#Functional Programing, JDK 1.7 and before Java had essentially no built-in support for functional programing prior to vers(:ion 8. Several libraries do exist which attempt to provide some degree of support for functional constructs anyway; these include Functional Java, Lambdaj, and guava.

These libraries are not very satisfactory and I expect they will fall out of favor as adoption of Java 8 picks up. To illustrate just how unsatisfactory, consider this excerpt from guava’s functional documentation:

Imperative code should be your default, your first choice as of Java 7. You should not use functional idioms unless you are absolutely sure of one of the following:

  1. Use of functional idioms will result in net savings of lines of code for your entire project […]
  2. For efficiency, you need a lazily computed view of the transformed collection and cannot settle for an explicitly computed collection. Additionally, you have read and reread Effective Java, item 55, and besides following those instructions, you have actually done benchmarking to prove that this version is faster, and can cite numbers to prove it. Please be sure, when using Guava’s functional utilities, that the traditional imperative way of doing things isn’t more readable. Try writing it out. Was that so bad? Was that more readable than the preposterously awkward functional approach you were about to try?

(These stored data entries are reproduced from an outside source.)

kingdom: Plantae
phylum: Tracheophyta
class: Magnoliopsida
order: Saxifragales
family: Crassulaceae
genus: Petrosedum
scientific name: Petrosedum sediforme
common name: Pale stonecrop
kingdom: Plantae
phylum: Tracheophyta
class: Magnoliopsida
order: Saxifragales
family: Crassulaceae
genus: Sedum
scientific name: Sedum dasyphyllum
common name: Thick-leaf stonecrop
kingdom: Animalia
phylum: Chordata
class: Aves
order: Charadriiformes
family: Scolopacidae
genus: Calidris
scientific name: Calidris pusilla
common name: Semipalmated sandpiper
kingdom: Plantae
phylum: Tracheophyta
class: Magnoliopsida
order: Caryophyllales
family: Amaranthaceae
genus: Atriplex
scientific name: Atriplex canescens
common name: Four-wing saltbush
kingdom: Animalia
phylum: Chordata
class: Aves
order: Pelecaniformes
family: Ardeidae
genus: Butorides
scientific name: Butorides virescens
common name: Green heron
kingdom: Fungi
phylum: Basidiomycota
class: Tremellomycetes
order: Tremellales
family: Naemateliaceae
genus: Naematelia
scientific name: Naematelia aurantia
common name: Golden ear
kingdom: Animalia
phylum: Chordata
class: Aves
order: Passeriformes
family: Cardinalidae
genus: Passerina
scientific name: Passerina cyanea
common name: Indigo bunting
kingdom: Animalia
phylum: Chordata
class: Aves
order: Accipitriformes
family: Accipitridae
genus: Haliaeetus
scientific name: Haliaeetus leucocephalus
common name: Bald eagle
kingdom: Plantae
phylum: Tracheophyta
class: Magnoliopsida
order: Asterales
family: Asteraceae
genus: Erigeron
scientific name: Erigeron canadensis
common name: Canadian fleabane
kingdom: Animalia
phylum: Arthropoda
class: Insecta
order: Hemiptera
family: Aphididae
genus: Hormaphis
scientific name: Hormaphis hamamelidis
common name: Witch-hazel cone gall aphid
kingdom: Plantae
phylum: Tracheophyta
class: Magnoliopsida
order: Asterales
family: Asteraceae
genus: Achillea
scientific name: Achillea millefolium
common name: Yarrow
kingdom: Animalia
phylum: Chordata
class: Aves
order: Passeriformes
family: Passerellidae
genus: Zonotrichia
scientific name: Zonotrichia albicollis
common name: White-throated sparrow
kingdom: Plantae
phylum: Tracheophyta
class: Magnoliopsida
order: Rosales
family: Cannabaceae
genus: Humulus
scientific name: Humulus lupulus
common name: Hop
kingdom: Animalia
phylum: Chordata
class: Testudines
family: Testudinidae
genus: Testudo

#JDK 1.7 Functional code with Guava The same documentation supplies code for comparison. The iterative version:

Multiset<Integer> lengths = HashMultiset.create();
for (String string : strings) {
  if (CharMatcher.JAVA_UPPER_CASE.matchesAllOf(string)) {
    lengths.add(string.length());
  }
}

Now the same code written with Guava’s functional classes:

Function<String, Integer> lengthFunction = new Function<String, Integer>() {
  public Integer apply(String string) {
    return string.length();
  }
};
Predicate<String> allCaps = new Predicate<String>() {
  public boolean apply(String string) {
    return CharMatcher.JAVA_UPPER_CASE.matchesAllOf(string);
  }
};
Multiset<Integer> lengths = HashMultiset.create(
  Iterables.transform(Iterables.filter(strings, allCaps), lengthFunction));

If those are the choices you have I think I agree that the first should be preferred!

#Java 8 version The same code can be written using Java 8 Lambdas:

Multiset<Integer> lengths = HashMultiset.create();
Arrays.stream(strings)
   .filter(s -> CharMatcher.JAVA_UPPER_CASE.matchesAllOf(s))
   .forEach(s -> lengths.add(s.length()));

Now this is the same number of lines as the iterative, and not obviously less readable (assuming the reader is familiar with functional programing idioms like filter). Java 8 lambdas may be syntactic sugar, but they certainly succeed in sweetening the task in this case!